L’analyse des données

La méthode d’analyse principale consiste en une analyse de contenu thématique. Elle s’est appuyée sur un dictionnaire des thèmes et sur une codification effectuée à l’aide du logiciel NVivo, à partir de la retranscription intégrale des entretiens. Suivant les recommandations de Miles et Huberman (1994), une liste de codes a été prédéfinie avant le travail sur le terrain. Ce codage a été établi en fonction des caractéristiques à investiguer pour qualifier les démarches décisionnelles (cf. figure 1). Un double codage a été opéré pour vérifier que la procédure puisse être répétée avec le même résultat : trois entretiens ont été soumis à un double-codage interne; trois autres entretiens ont été soumis à un double-codage externe.

L’effet des déterminants potentiels a ensuite été testé statistiquement, dès lors que des différences étaient perçues relativement aux caractéristiques des démarches décisionnelles. Ces attributs dits différenciés ont émergé des entretiens et ont été codés en tant que variables dichotomiques (absence ou présence de l’attribut). Les relations entre chacun des déterminants potentiels (collectés dans le questionnaire) et chacun des attributs différenciés ont été soumises à un test exact de Fisher, à savoir un test de tri croisé pour les petits échantillons.

Résultats de la recherche : application du cadre d’analyse

Cette partie dresse le portrait des démarches décisionnelles « racontées » par les décideurs politiques, en fonction de leur caractère incrémental, de leur rationalité a posteriori et politique, et enfin, de leur rationalité a priori et limitée. Elle expose également les résultats obtenus quant aux effets des déterminants potentiels des démarches décisionnelles.

Une démarche décisionnelle graduelle et non exhaustive

La démarche décisionnelle peut être qualifiée de graduelle, étant donné que les décideurs politiques soulignent tous la nécessité de procéder par palier. Ainsi, un décideur explique que : « On va devoir y aller en étapes. C’est-à-dire qu’on sait qu’on aimerait arriver à un changement majeur, mais qu’il y a tellement d’implications qu’on est obligé de se dire : c’est là qu’on veut être, mais pour y arriver, il faut qu’on prenne une étape intermédiaire. Le temps que tout s’ajuste un petit peu ».
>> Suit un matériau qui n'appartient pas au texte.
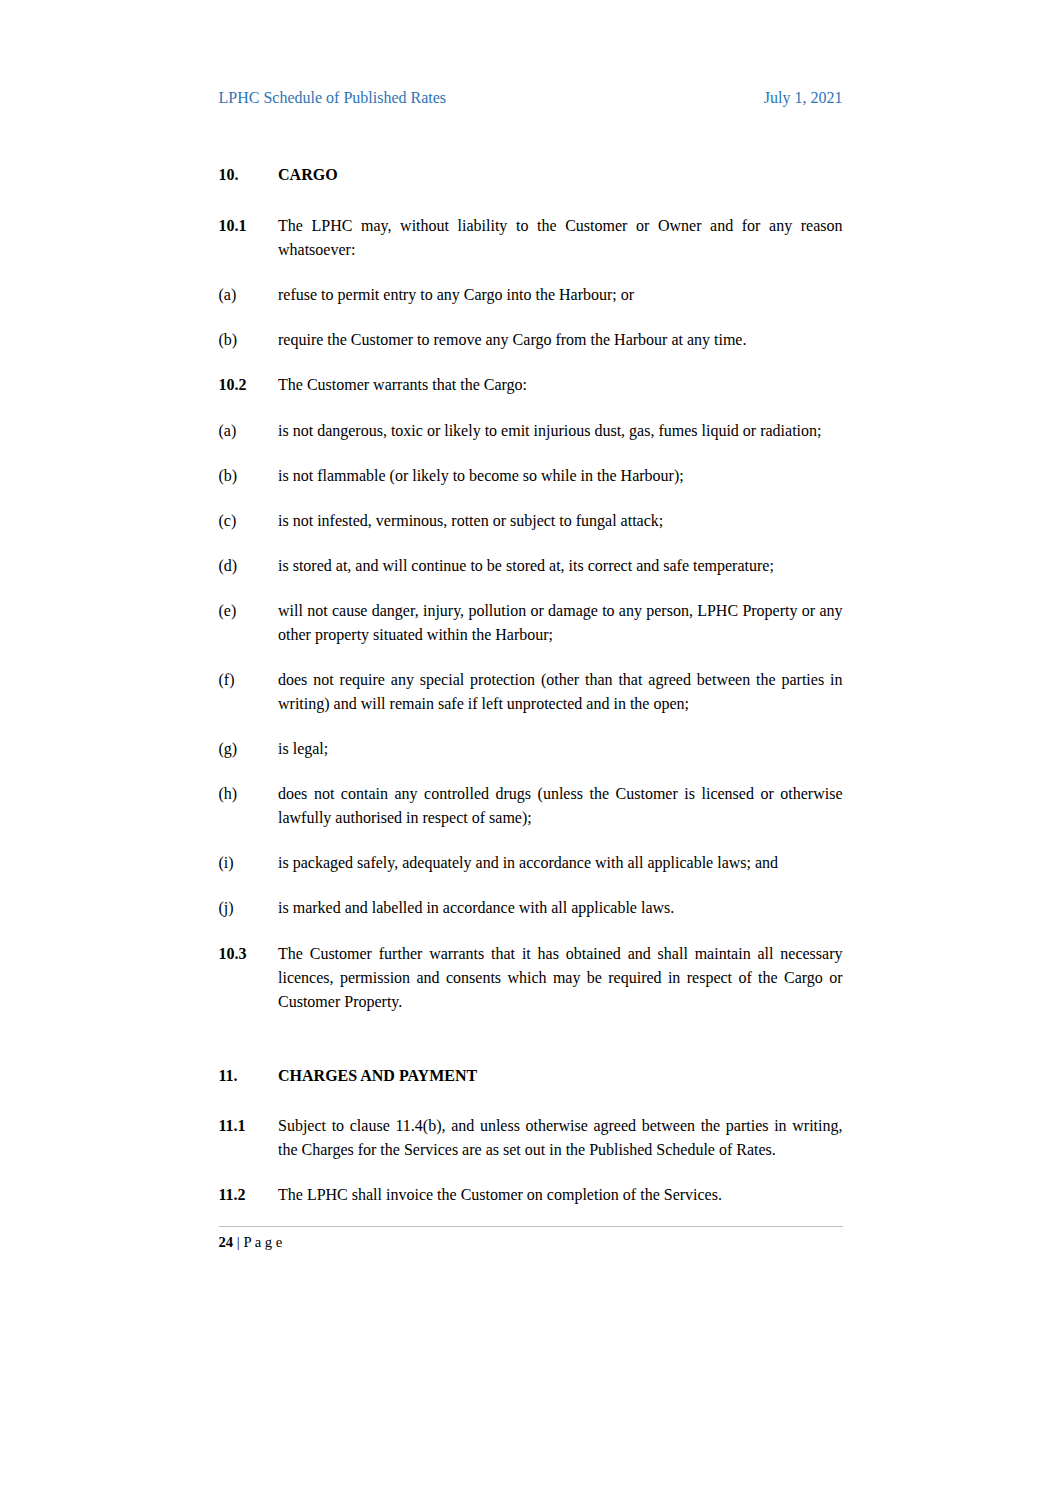LPHC Schedule of Published Rates
July 1, 2021
10. CARGO
10.1
The LPHC may, without liability to the Customer or Owner and for any reason whatsoever:
(a)
refuse to permit entry to any Cargo into the Harbour; or
(b)
require the Customer to remove any Cargo from the Harbour at any time.
10.2
The Customer warrants that the Cargo:
(a)
is not dangerous, toxic or likely to emit injurious dust, gas, fumes liquid or radiation;
(b)
is not flammable (or likely to become so while in the Harbour);
(c)
is not infested, verminous, rotten or subject to fungal attack;
(d)
is stored at, and will continue to be stored at, its correct and safe temperature;
(e)
will not cause danger, injury, pollution or damage to any person, LPHC Property or any other property situated within the Harbour;
(f)
does not require any special protection (other than that agreed between the parties in writing) and will remain safe if left unprotected and in the open;
(g)
is legal;
(h)
does not contain any controlled drugs (unless the Customer is licensed or otherwise lawfully authorised in respect of same);
(i)
is packaged safely, adequately and in accordance with all applicable laws; and
(j)
is marked and labelled in accordance with all applicable laws.
10.3
The Customer further warrants that it has obtained and shall maintain all necessary licences, permission and consents which may be required in respect of the Cargo or Customer Property.
11. CHARGES AND PAYMENT
11.1
Subject to clause 11.4(b), and unless otherwise agreed between the parties in writing, the Charges for the Services are as set out in the Published Schedule of Rates.
11.2
The LPHC shall invoice the Customer on completion of the Services.
24 | P a g e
Également, le discours de l’ensemble des décideurs politiques traduit une démarche qui ne se veut pas exhaustive dans l’évaluation des alternatives décisionnelles, malgré une préférence marquée pour les évaluations multicritères. De manière générale, les décideurs tendent à suivre une logique accélérée d’entonnoir, dans laquelle très peu d’options survivent et font l’objet d’une investigation approfondie : « Si vous arrivez avec 10 solutions, c’est vous qu’on va dissoudre, là. […] En général, c’est plutôt soit une proposition, soit 2-3 pistes ». Tandis qu’au départ le nombre d’options identifiées n’est aucunement limité, celles-ci sont ainsi très rapidement réduites à quelques alternatives (deux ou trois; voire une seule); et seules ces alternatives retenues font l’objet d’une évaluation en profondeur. La totalité des décideurs mentionne d’ailleurs le recours à de multiples critères d’évaluation. Tout en reconnaissant ce caractère multicritères, certains précisent toutefois que tous les facteurs ne sont pas pris en compte lors du choix décisionnel : « On n’essaiera pas de rendre systématique l’analyse des conséquences de la décision qu’on va prendre »; « Ce n’est pas possible de prendre en compte tous les facteurs ».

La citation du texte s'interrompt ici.